* Begin Text passage *
To summarize: “Christiansburg teaches that even a neutrally-worded fee statute does not necessarily have an identical application to every prevailing party. Rather, when the statute establishes a flexible standard, a consideration of policy and congressional intent must guide the determination of the circumstances under which a particular party, or class of parties (such as plaintiffs or defendants), is entitled to fees.” Dorn's Transp., Inc. v. Teamsters Pension Trust Fund of Phila. & Vicinity, 799 F.2d 45, 49 (3d Cir.1986). The Court will now apply the teachings of the Christiansburg line of cases to section 1973 l(e).

B. The purpose of section 1973 l(e) is to encourage private attorneys general to bring lawsuits vindicating individual voting rights.

To carry out the preferred approach of the Supreme Court and the D.C. Circuit in interpreting discretionary fee-shifting provisions in civil rights statutes, this Court must consider the purpose of the VRA's fee-shifting provision, 42 U.S.C. § 1973 l(e). Unlike for the other questions in this case, the case law offers substantial guidance here. “The purpose of this provision ... is the familiar one of encouraging private litigants to act as ‘private attorneys general’ in seeking to vindicate the civil rights laws.” Donnell, 682 F.2d at 245; accord King v. Ill. State Bd. of Elections, 410 F.3d 404, 412 (7th Cir.2005) (“The purpose of § 1973 l(e) ... is to ensure effective access to the judicial process for persons with ... voting rights grievances.”) (internal quotation marks omitted); Francia v. White, 594 F.2d 778, 781 n. 1 (10th Cir.1979) (“All of these civil rights laws depend heavily upon private enforcement, and fee awards have proved an essential remedy if private citizens are to have a meaningful opportunity to vindicate the important Congressional policies which these laws contain.”).

As confirmation of this common-sense understanding of the purpose of the provision, “the legislative history of section[ ] 1973 l(e) ... emphasizes over and over again the critical goal of enabling private citizens to serve as ‘private attorneys general’ in bringing suits to vindicate the civil rights laws.” Donnell, 682 F.2d at 246. The 1975 Senate Committee Report discussed the “private attorneys general” rationale at length, and called on the judiciary to adopt similar standards as had already been adopted with respect to the fee-shifting provisions in other civil rights laws:

[Section 1973 l(e) ] allows a court, in its discretion, to award attorneys' fees to a prevailing party in suits to enforce the voting guarantees of the Fourteenth and Fifteenth amendments, and statutes enacted under those amendments.... Such a provision is appropriate in voting rights cases because there, as in employment and public accommodations cases, and other civil rights cases, Congress depends heavily on private citizens to enforce the fundamental rights involved. Fee awards are a necessary means of enabling private citizens to vindicate these federal rights.... [P]rivate attorneys general should not be deterred from bringing meritorious actions to vindicate the fundamental rights here involved by the prospect of having to pay their opponent's counsel fees should they lose.
* End Text passage *
* Begin Dataset section *
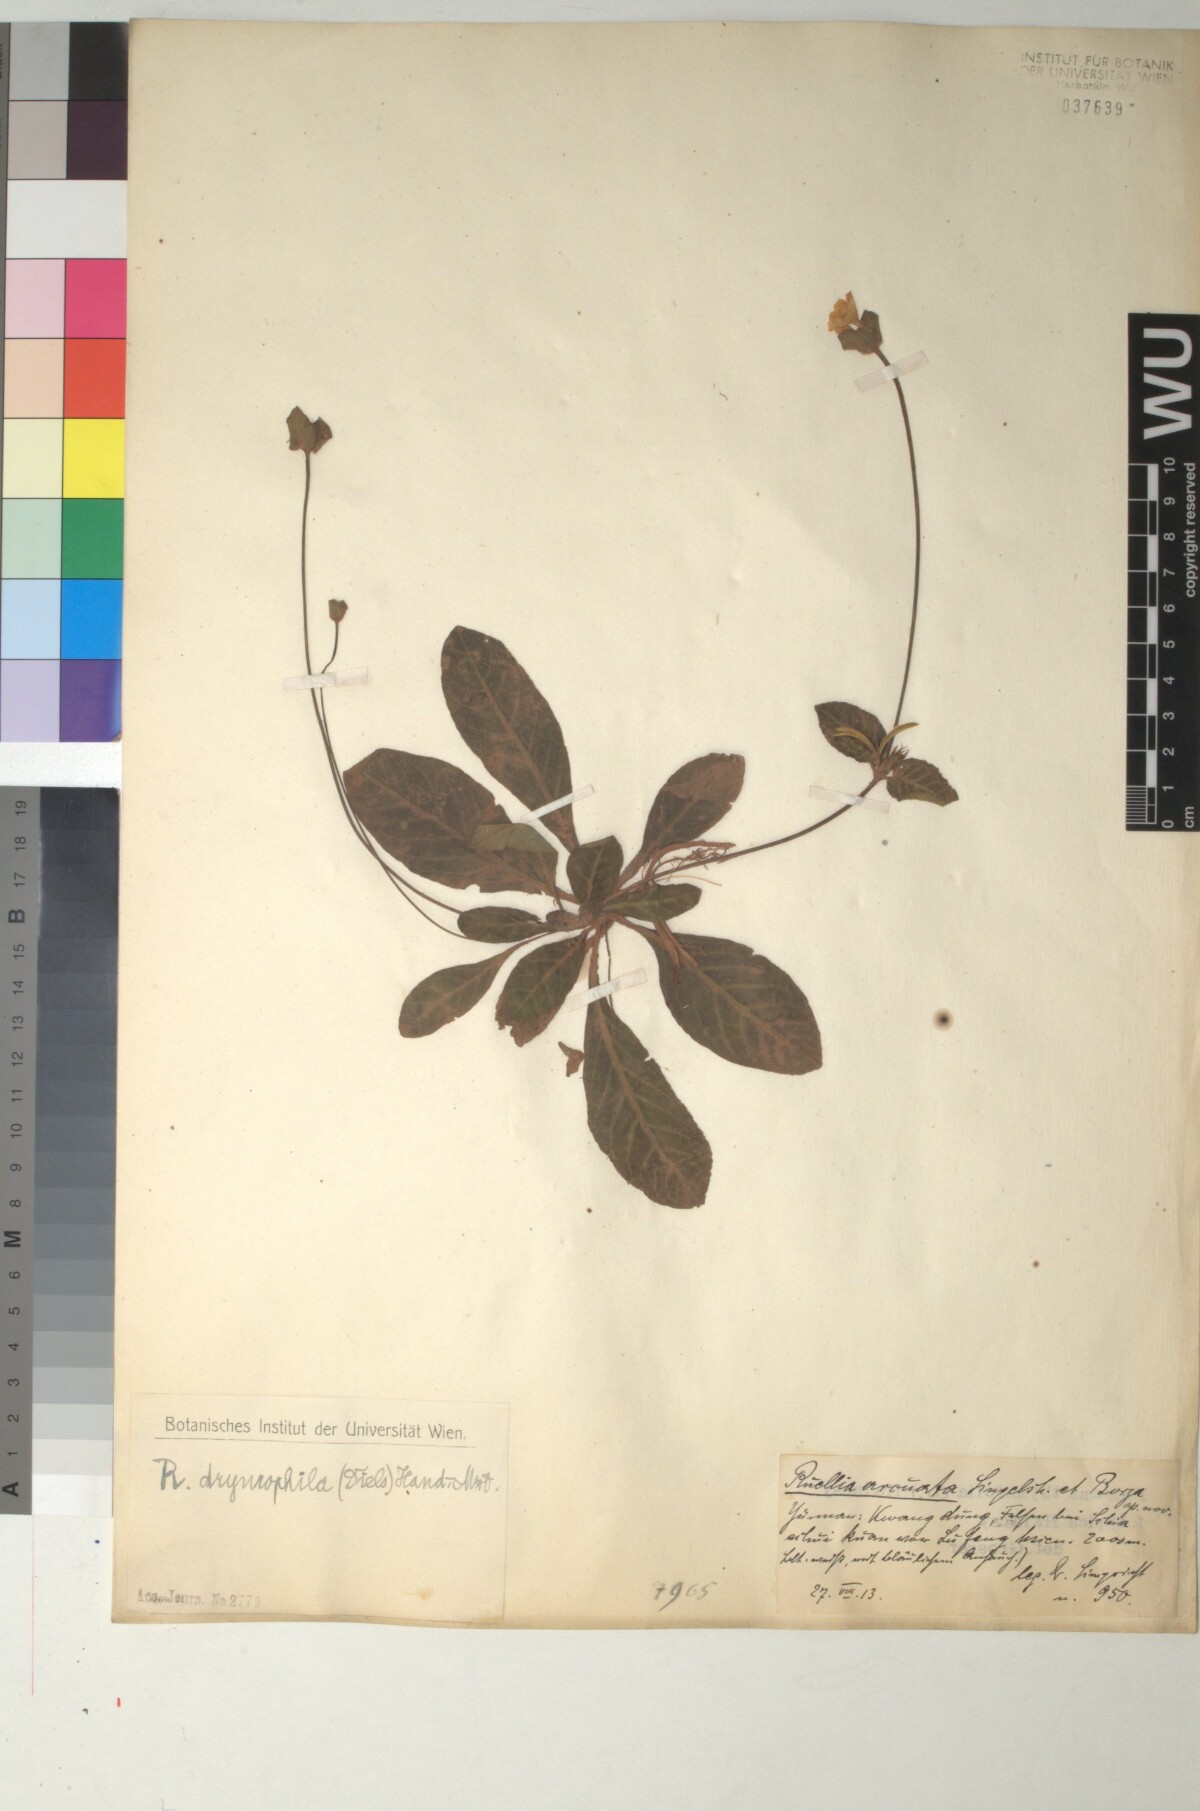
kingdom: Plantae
* End Dataset section *
• **Tasks to complete**:
- A) Repeat word for word the stretch of the fee-shifting passage from "[Section 1973 l(e)" through "should they lose.".
- B) Answer these questions using the fee-shifting passage.
(i) In what year was Dorn's Transp., Inc. v. Teamsters Pension Trust Fund of Phila. & Vicinity decided?
(ii) Which report discussed the "private attorneys general" rationale at length?
(iii) The voting guarantees of which two amendments can be enforced in suits where section 1973 l(e) allows fees?
The data were drawn from a separate source.

• **Problem solutions**:
- A)
[Section 1973 l(e) ] allows a court, in its discretion, to award attorneys' fees to a prevailing party in suits to enforce the voting guarantees of the Fourteenth and Fifteenth amendments, and statutes enacted under those amendments.... Such a provision is appropriate in voting rights cases because there, as in employment and public accommodations cases, and other civil rights cases, Congress depends heavily on private citizens to enforce the fundamental rights involved. Fee awards are a necessary means of enabling private citizens to vindicate these federal rights.... [P]rivate attorneys general should not be deterred from bringing meritorious actions to vindicate the fundamental rights here involved by the prospect of having to pay their opponent's counsel fees should they lose.

- B)
(i) 1986
(ii) The 1975 Senate Committee Report
(iii) The Fourteenth and Fifteenth amendments